Bluebird bio has announced that its gene therapy Zynteglo (autologous CD34+ cells encoding βA-T87Q-globin gene) has been granted conditional marketing authorisation in Europe for certain patients 12 years and older with transfusion-dependent β-thalassaemia (TDT).

The authorisation for the inherited blood disorder marks bluebird’s first ever drug approval, and is based on the completed Phase I/II HGB-205 study and Phase 1/2 Northstar (HGB-204) study as well as available data from the ongoing Phase III Northstar-2 (HGB-207) and Northstar-3 (HGB-212) studies.

The authorisation for the indication of TDT patients who do not have a β0/β0 genotype, for whom haematopoietic stem cell transplantation is appropriate but a human leukocyte antigen (HLA)-matched related HSC donor is not available.

In addition to Priority Medicines (PRIME) designation, the therapy received an Orphan Medicinal Product designation from the EU for the treatment of β-thalassaemia intermedia and major, which includes TDT.

“Using an autologous transplantation approach, this treatment offers clinicians the first gene therapy to tackle the underlying genetic cause in a subset of people with transfusion-dependent β-thalassaemia. It potentially eliminates or reduces the need for red blood cell (RBC) transfusions, using the patient’s own haematopoietic stem cells (HSCs),” said Professor John Porter, Professor of Haematology and Consultant Haematologist at the University College London Hospitals.

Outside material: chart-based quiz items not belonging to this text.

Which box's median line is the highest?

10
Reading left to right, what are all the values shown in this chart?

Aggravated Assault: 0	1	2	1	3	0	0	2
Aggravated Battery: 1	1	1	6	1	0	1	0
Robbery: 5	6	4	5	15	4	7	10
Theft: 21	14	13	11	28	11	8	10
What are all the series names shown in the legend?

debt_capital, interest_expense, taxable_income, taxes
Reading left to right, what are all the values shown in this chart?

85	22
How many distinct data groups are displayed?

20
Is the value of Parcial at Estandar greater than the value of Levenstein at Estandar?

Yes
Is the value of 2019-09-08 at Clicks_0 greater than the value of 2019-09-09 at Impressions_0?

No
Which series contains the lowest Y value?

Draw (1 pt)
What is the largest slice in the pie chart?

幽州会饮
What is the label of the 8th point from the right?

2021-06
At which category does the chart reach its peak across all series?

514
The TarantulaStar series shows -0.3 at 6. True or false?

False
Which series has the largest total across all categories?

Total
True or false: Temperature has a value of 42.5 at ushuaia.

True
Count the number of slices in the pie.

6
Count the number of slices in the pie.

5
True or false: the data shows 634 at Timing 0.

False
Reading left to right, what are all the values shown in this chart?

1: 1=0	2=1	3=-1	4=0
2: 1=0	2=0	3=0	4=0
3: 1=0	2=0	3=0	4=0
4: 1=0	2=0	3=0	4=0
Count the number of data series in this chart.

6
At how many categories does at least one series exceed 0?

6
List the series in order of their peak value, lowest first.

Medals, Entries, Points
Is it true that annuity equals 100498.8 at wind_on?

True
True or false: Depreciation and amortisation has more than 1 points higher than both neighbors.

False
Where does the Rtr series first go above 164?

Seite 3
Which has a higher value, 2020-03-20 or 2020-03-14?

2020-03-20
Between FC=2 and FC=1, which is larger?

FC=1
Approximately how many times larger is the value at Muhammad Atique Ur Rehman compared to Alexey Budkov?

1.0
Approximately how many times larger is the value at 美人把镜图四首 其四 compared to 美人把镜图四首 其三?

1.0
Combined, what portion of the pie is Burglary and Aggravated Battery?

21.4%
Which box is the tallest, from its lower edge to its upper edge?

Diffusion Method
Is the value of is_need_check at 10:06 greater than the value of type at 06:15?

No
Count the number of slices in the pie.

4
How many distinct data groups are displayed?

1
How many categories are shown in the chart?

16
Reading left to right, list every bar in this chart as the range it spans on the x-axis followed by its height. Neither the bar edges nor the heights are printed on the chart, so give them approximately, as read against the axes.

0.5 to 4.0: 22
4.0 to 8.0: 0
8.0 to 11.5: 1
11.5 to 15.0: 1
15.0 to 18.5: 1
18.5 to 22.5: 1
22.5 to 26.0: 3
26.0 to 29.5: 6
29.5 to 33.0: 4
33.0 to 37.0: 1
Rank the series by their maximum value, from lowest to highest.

He continued, “This is a significant development, since previously the only way to address the genetic cause was through an allogeneic haematopoietic stem cell transplant, which is restricted by donor availability, carries serious risks particularly in adults, and is only available to paediatric patients in the UK.  As a result, most patients currently require lifelong red blood cell transfusions and iron chelation therapy to manage iron overload.”

TDT is a severe genetic condition caused by mutations in the β-globin gene that result in reduced or absent haemoglobin. In order to survive, people with TDT maintain haemoglobin levels through life-long chronic blood transfusions which carry the risk of progressive multi-organ damage due to unavoidable iron overload.